Opinion

Brexit: Five EU development policies the UK should reconsider

Published on 10 April 2017

Samuel Sharp

MA Governance and Development student

The UK government triggered the long-awaited Article 50 on 29 March, initiating a two year process of Brexit negotiations. The following day, details of the ‘Great Repeal Bill’ were announced. The bill’s title is misleading: no EU laws are repealed (yet), just copy and pasted into UK law. Nonetheless by March 2019 the bill will end the supremacy of EU Law over UK. As discussed here there are many reasons to be pessimistic about this from a development viewpoint. However, the EU is not a development panacea.

Here are five policies the UK government would do well to rethink:

1. Preferential access to the UK market

An obvious place to start is access to UK trade. The newly created Department for International Trade (DIT) has the unenviable task of negotiating replacements for EU trade agreements. Currently the EU’s ‘Everything But Arms’ treaty allows quota and tariff-free access to EU markets for least developed countries. The UK should, at minimum, replicate this. More controversially, the EU is also negotiating free trade agreements with broader regional groups, which in return require the gradual opening of markets to the EU.

Independent from Europe, the UK could become a ‘trade for development’ model by expanding the EU’s non-reciprocal duty free access to more developing countries. Initially at least, this is preferable to reciprocal free trade agreements which come with liberalisation requirements. These requirements risk damaging emerging markets in developing countries by prematurely opening them up to competition. A nonreciprocal arrangement would also be relatively simple to implement; important when an understaffed DIT will be overworked negotiating deals with bigger trading partners.

2. More flexible rules of origin

The UK could further assist developing country exports by relaxing the EU’s rules of origin. These regulations determine whether goods whose production does not entirely occur in developing countries are applicable for preferential market access. Relaxing requirements on the origin of production inputs could help integrate developing countries into global value chains. Cutting the procedural red-tape would also be beneficial. There’s some evidence to suggest that previous EU efforts in this direction have been successful.

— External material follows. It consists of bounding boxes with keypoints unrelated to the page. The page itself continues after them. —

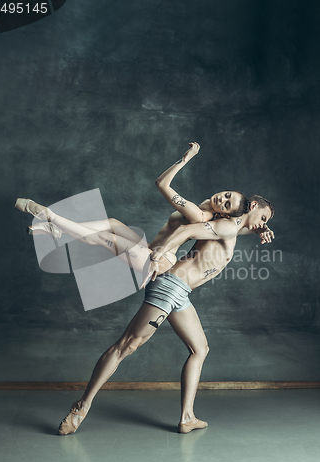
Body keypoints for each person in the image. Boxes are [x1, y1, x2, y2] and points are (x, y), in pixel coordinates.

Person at [57, 194, 274, 435]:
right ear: (253, 206)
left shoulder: (234, 226)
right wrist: (160, 254)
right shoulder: (227, 225)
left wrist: (260, 227)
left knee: (200, 349)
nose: (262, 223)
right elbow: (187, 232)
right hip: (170, 287)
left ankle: (187, 417)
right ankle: (81, 406)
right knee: (126, 346)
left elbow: (241, 227)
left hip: (180, 291)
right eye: (263, 217)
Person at [15, 143, 274, 278]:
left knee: (103, 238)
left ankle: (49, 216)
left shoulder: (198, 214)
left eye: (227, 204)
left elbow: (161, 184)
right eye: (227, 195)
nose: (223, 199)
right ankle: (51, 227)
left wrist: (185, 160)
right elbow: (234, 231)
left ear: (225, 214)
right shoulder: (210, 210)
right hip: (149, 251)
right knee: (113, 223)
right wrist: (259, 229)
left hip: (157, 262)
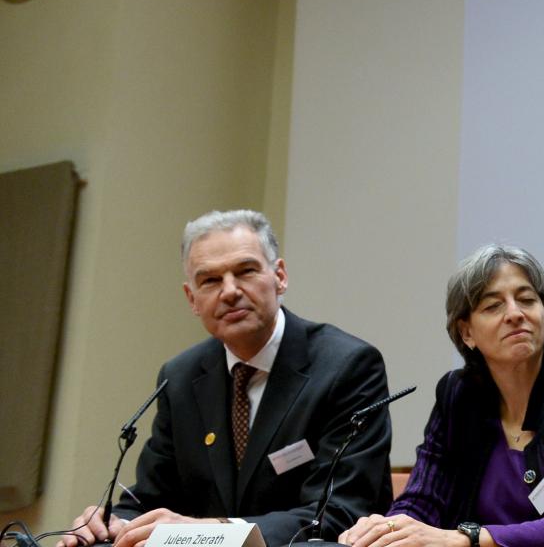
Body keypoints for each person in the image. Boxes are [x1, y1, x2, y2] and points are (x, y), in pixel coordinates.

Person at [62, 210, 392, 547]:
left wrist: (214, 531)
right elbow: (150, 499)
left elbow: (339, 513)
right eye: (210, 281)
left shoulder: (346, 366)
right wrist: (112, 524)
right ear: (192, 299)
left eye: (245, 271)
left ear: (280, 276)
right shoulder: (180, 378)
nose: (230, 291)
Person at [339, 245, 544, 547]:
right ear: (466, 333)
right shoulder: (458, 395)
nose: (515, 314)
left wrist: (463, 539)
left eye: (527, 300)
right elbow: (424, 498)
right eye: (492, 306)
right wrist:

3. Reform of agricultural subsidies

The EU’s Common Agricultural Policy has long been controversial. Ian Mitchell at the Centre for Global Development describes it as ‘almost a complete waste of money, [that goes] to the wealthiest in society, and [is] also damaging to global development’. The UK alone spends £3.1 billion a year on agricultural subsidies. Major beneficiaries include estates owned party or wholly by the Queen. On a broader level, this in effect provides a subsidy to European farmers at the expense of those from developing countries.

Could the UK join Australian and New Zealand in scrapping agricultural subsidies? Currently subsidies are secured until 2020; after that, reform is possible. The UK has long advocated reform from within the EU. Unilateral action would be a developmentally-friendly use of its new found control.

4. Scientifically-justified restrictions on GMOs

The EU has long taken a risk-averse approach to regulating Genetically Modified Organisms (GMOs). Nation states are free to ban or restrict GMOs without recall to scientific evidence, and many do. This is despite GMOs being repeatedly found to be as safe as any other foods. Current regulations may unnecessarily hinder agricultural innovation in Africa, and a relaxation could help address issues of food scarcity. Developing countries may additionally struggle with the unwarranted regulations if they lack the capability to easily separate their GMO and non-GMO production.

5. Not incentivising biofuels at expense of global food security

EU policy has continued to allow the use of food-based biofuels to contribute to renewable energy targets. Well-intentioned maybe, but diverting crops from food to fuel markets may have had substantial implications for global food security. The demand for land from biofuel companies this generates has also led to the displacement of smallholder farmers, sometimes violently. The EU has resisted reform due to a substantial biofuel lobby, which Oxfam finds spends more on EU lobbying than tobacco companies. Britain should ensure that bioenergy is only incentivised if not to the detriment of food production.

It may be the case that the UK would have greater influence on these issues as a voice within the EU. However, an independent Britain that is ‘truly global’- as promised by Theresa May – would take action on these five policies.

Sam Sharp, MA Governance and Development Student and Research Assistant 2016/17

Disclaimer
The views expressed in this opinion piece are those of the author/s and do not necessarily reflect the views or policies of IDS.